▶ [Stored data]:

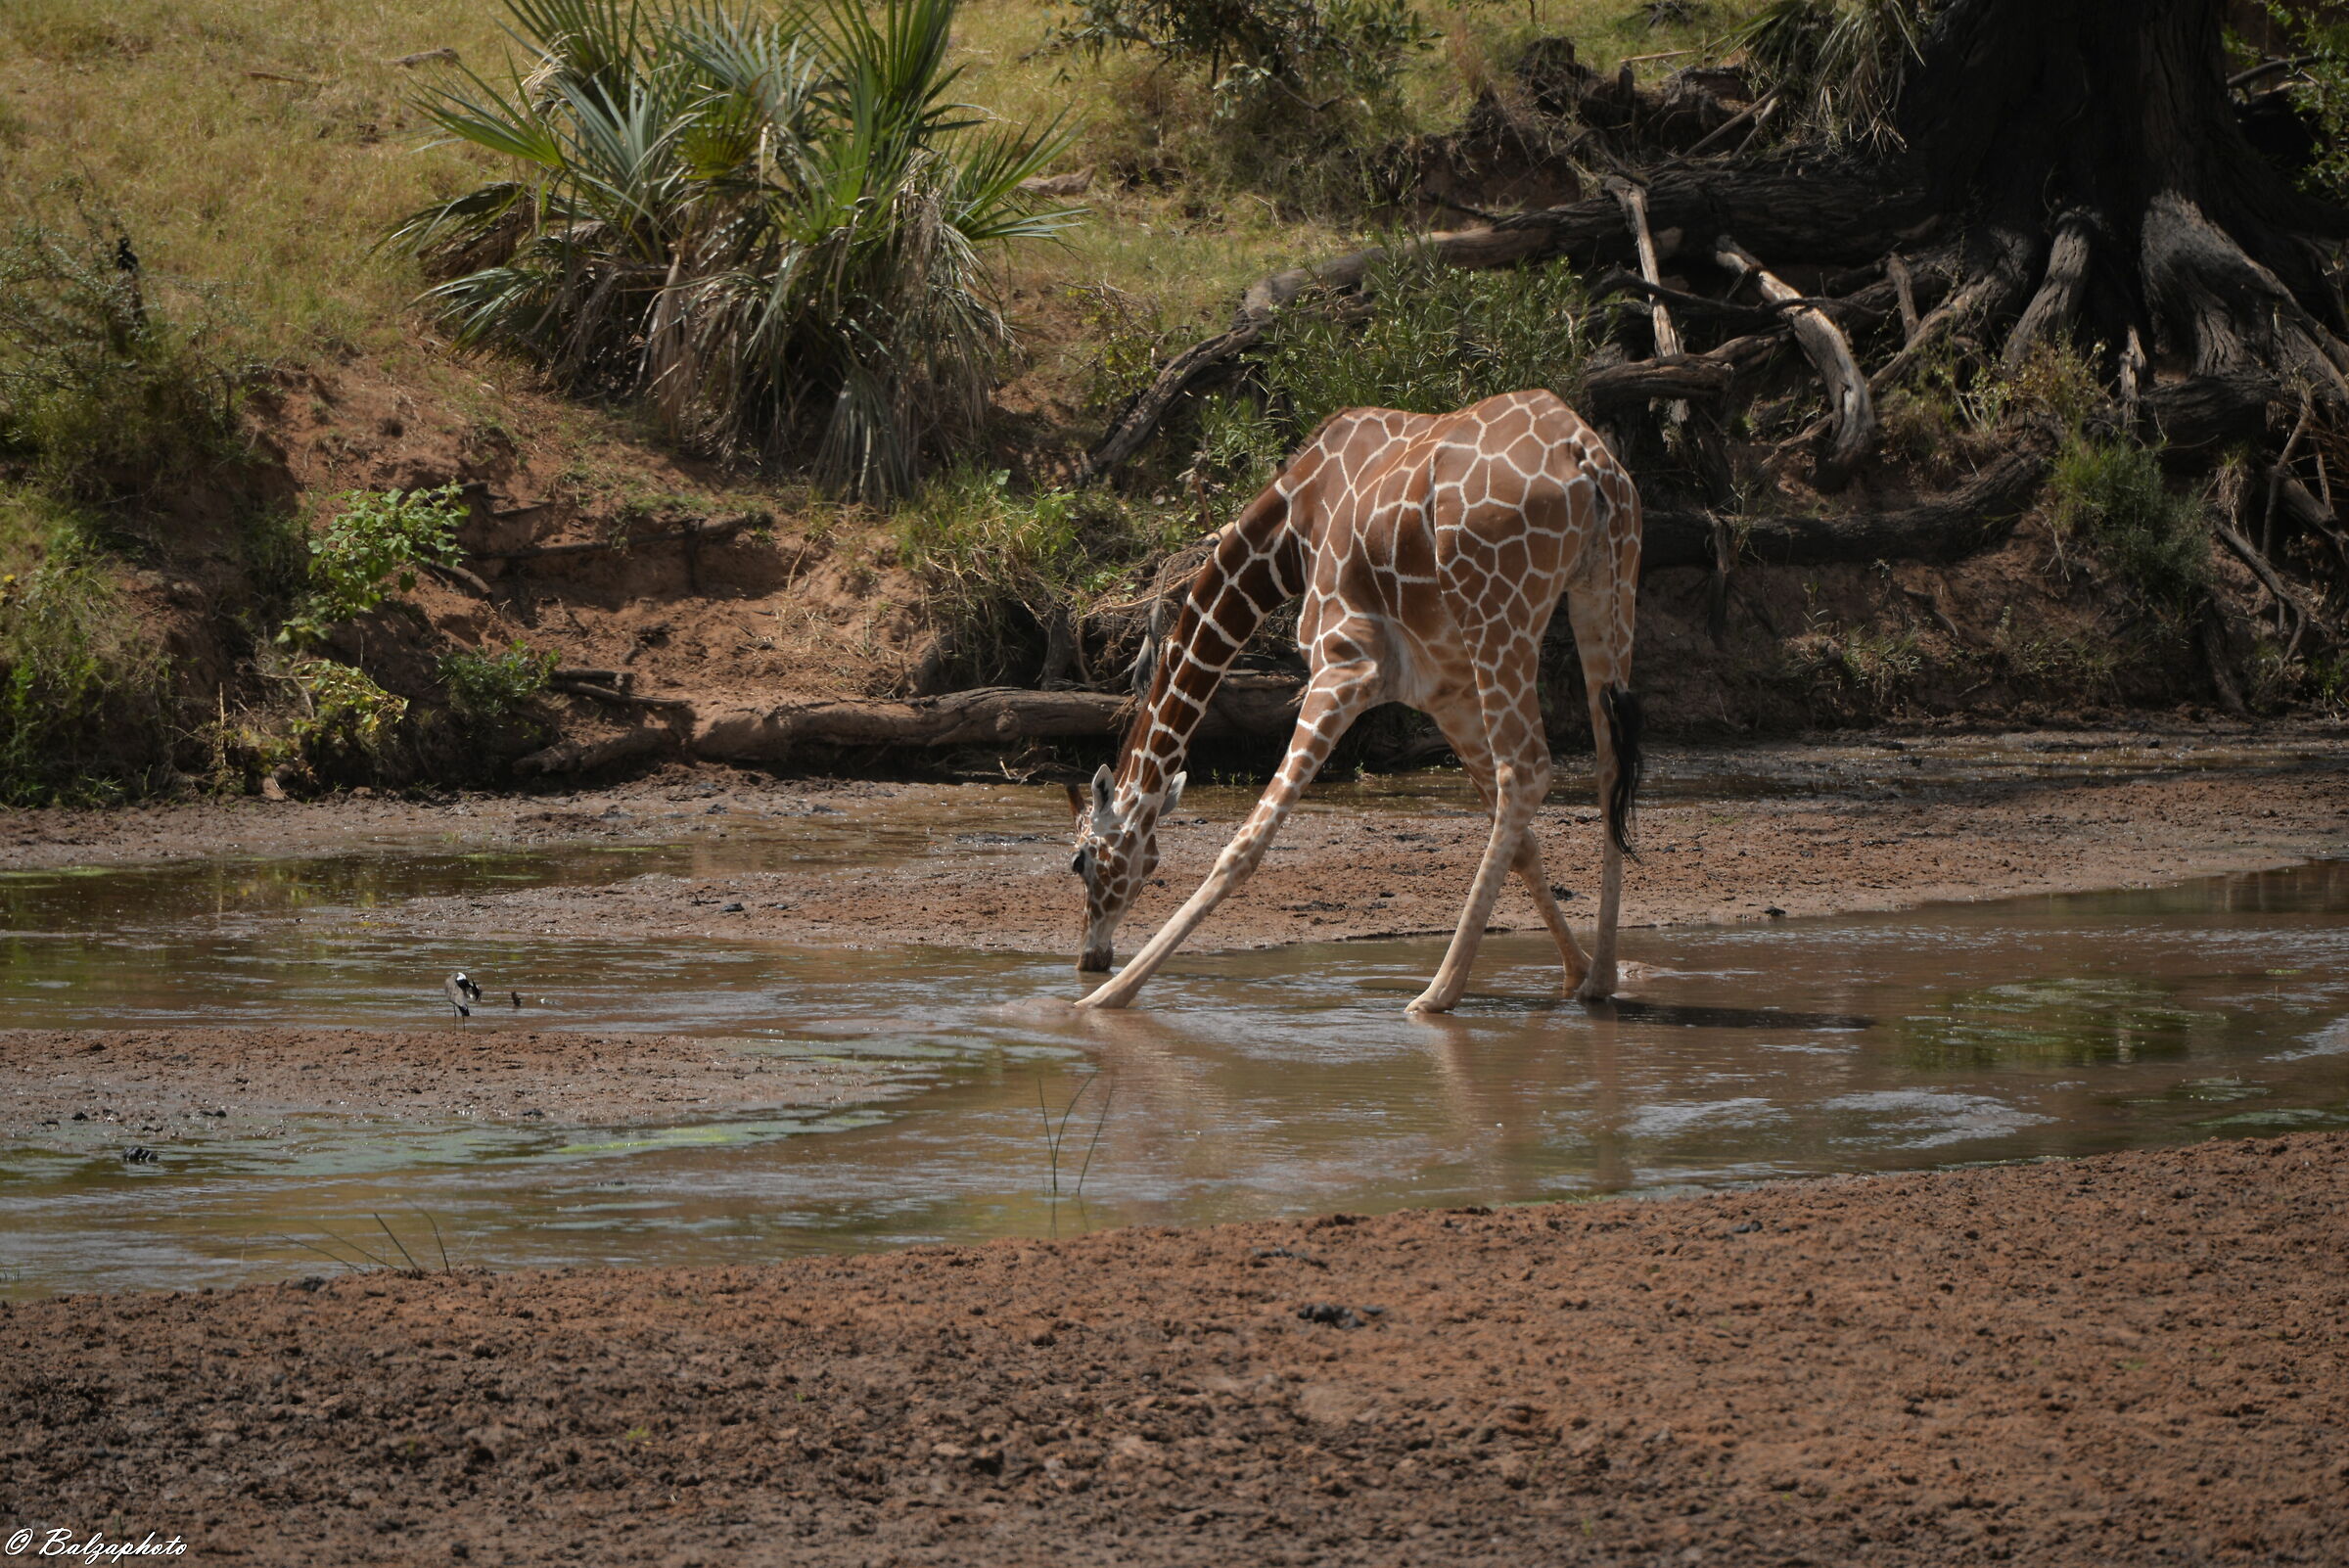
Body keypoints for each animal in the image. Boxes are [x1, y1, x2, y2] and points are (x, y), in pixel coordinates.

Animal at [1064, 388, 1643, 1015]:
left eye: (1080, 860)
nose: (1090, 957)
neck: (1290, 534)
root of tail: (1588, 455)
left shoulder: (1344, 665)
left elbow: (1246, 844)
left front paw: (1104, 999)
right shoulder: (1443, 691)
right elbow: (1525, 848)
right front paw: (1574, 969)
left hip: (1500, 620)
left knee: (1528, 770)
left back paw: (1436, 993)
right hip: (1606, 590)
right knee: (1608, 765)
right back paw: (1601, 977)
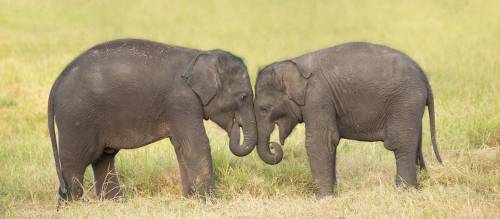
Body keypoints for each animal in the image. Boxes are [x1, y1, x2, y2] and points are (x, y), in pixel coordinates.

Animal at [48, 39, 256, 202]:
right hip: (76, 118)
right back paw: (73, 205)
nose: (236, 125)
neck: (201, 55)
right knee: (75, 164)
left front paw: (190, 200)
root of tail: (57, 82)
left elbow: (181, 146)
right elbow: (196, 144)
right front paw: (210, 202)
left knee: (104, 159)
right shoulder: (181, 101)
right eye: (244, 97)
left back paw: (114, 204)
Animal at [256, 42, 444, 198]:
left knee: (400, 144)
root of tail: (424, 77)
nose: (273, 145)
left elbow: (320, 140)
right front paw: (332, 194)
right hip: (411, 108)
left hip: (405, 102)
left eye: (264, 108)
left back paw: (403, 192)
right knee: (415, 143)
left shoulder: (318, 97)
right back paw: (420, 185)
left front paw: (323, 199)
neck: (294, 63)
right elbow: (330, 142)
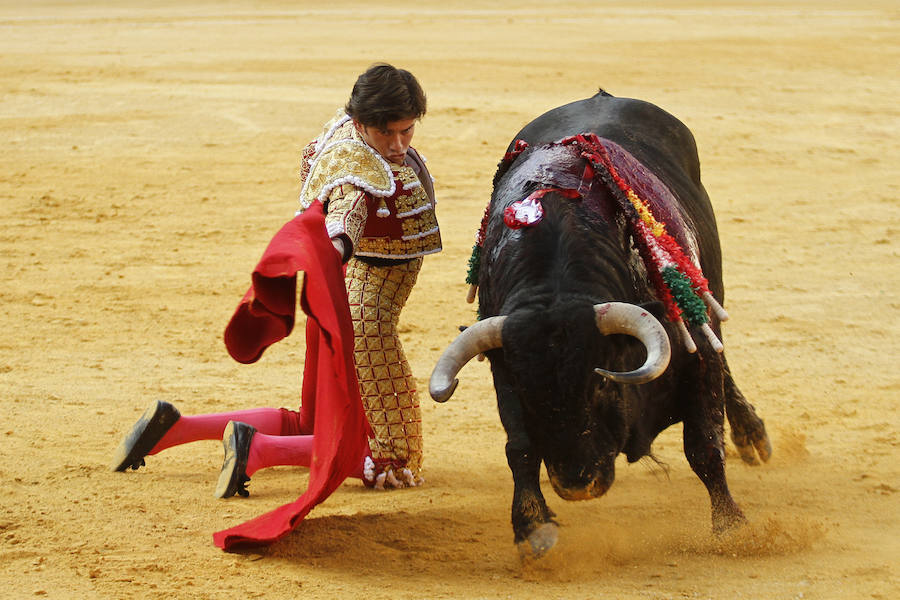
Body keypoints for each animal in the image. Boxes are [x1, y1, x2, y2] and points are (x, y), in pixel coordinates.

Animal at [432, 90, 768, 556]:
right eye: (528, 392)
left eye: (602, 385)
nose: (577, 484)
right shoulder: (505, 369)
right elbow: (520, 449)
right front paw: (532, 528)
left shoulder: (694, 356)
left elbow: (703, 443)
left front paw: (734, 529)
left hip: (706, 295)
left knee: (719, 351)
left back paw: (752, 435)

▶ [Your assignment]:
Leave out every picture, and copy exactly the lines above starting at the one holding "left hip: (1500, 620)" and ending at the one holding "right eye: (244, 97)", no more and no less.

▶ [Worked solution]:
left hip: (1500, 620)
left knee: (1528, 770)
left back paw: (1436, 993)
right hip: (1606, 590)
right knee: (1608, 765)
right back paw: (1601, 977)
Body keypoints for each animal in the image. Boxes are [x1, y1, x2, y2] and points are (x, y), in pixel coordinates.

Animal at [48, 39, 256, 202]:
right hip: (76, 118)
right back paw: (73, 205)
nose: (236, 125)
neck: (201, 55)
right knee: (75, 164)
left front paw: (190, 200)
root of tail: (57, 82)
left elbow: (181, 146)
right elbow: (196, 144)
right front paw: (210, 202)
left knee: (104, 159)
right shoulder: (181, 101)
right eye: (244, 97)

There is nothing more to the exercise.